The drawbacks of debuggers are that they require runtime environments with special debugging support, which aren't always available, especially on production systems. Debuggers change the threading behaviour of the debugged software dramatically and often mask difficult to find timing bugs, especially in distributed applications. The strength of liveness has its drawbacks too, because a running debugger requires the active attention of a developer, whose time is expensive and also not always available. Debugging sometimes degrades developer discipline because debugging is thought of as a “one shot activity” to hunt bugs, but not as a planned and systematic activity to enhance product quality and to find and prevent bugs from the beginning. The setup generated during debugging is often wasted and lost, and therefore not reusable as part of quality assurance later on in the project.
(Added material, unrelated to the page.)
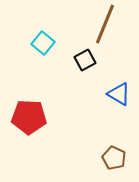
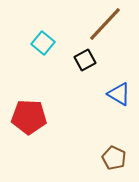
brown line: rotated 21 degrees clockwise
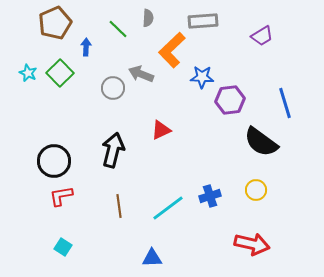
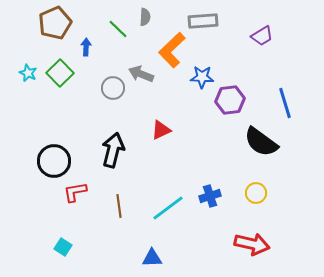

Monitoring vs. logging.  Logging is a low-tech method sometimes called “poor man's debugging” used in situations where a debugger is not available or could not be successfully used, for example in distributed enterprise applications. With the insertion of logging and tracing statements into the source code of a program developers try to get an understanding of the program's behaviour. The developer selects points in the source where he or she manually writes some output statements, compiles the source to bytecode, and deploys the generated class-files to the runtime environment, where they are executed. This time-consuming process needs the source-code and a development environment to compile it, both aren't always available, especially on test- and production-systems.

Manually written logging statements are “noise” injected into source-code which implements functionality relevant to the customer. Not only that this way important program-structure gets hidden, which endangers developer's understanding of the program and therefore it's quality, writing logging statements manually is tedious, error-prone and a source of bugs in its own. On some projects logging statements count up to more than 50% of code written, which unnecessarily wastes developers' important time, because it is not used for the implementation of functionality.
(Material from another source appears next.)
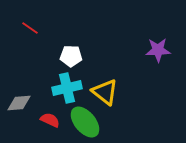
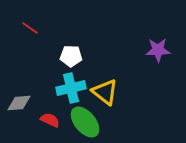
cyan cross: moved 4 px right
Automatic insertion of monitoring code doesn't depend on the availability of source-code or a development environment and isn't as inflexible, error-prone, and time-consuming as manually writing logging statements. Automatic insertion eases developer's life, because the discipline necessary to systematically monitor the program's behaviour is embodied in XML-documents, which specify what, how, and where to monitor, and is enforced by CodeMonitor. The documents themselves may become part of the program's system documentation and are reusable in later stages of the program's life-cycle, even it's operation.

Monitoring vs. aspect-weaving.  While most logging toolkits solve the problem of managing and viewing the logging output, they doesn't support the developer in writing corresponding logging statements. This task is done manually by the developer who is responsible for a specific piece of program code. The new trend of aspect oriented programming tries to support this task by defining aspects, which are put into some selectable places. The drawback of this approach is the necessity to use special programming languages with special compilers, whose use must be allowed for in an early stage of a development project. To get benefits from this technology for projects which have already reached a later stage or are even deployed to customers is nearly impossible to achieve.
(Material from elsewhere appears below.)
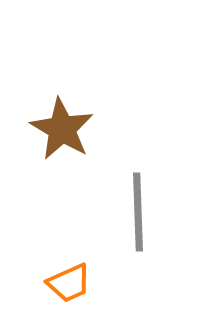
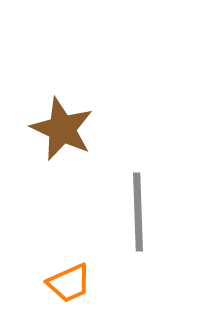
brown star: rotated 6 degrees counterclockwise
CodeMonitorTM for Java supports standard logging toolkits.  CodeMonitor supports different logging toolkits and systems. Currently adaptors for the Logging API of Java introduced with JDK 1.4, Log4J and LogKit of the Apache's Jakarta project, and simple stream-output are available.

No lock into CodeMonitorTM for Java Most tool provider strive to lock customers into their products. At tangentum technologies we believe in the freedom of choice and therefore only act as catalysts in the interest of our customers. We like to play an important role in the development, but don't like to become part of its results.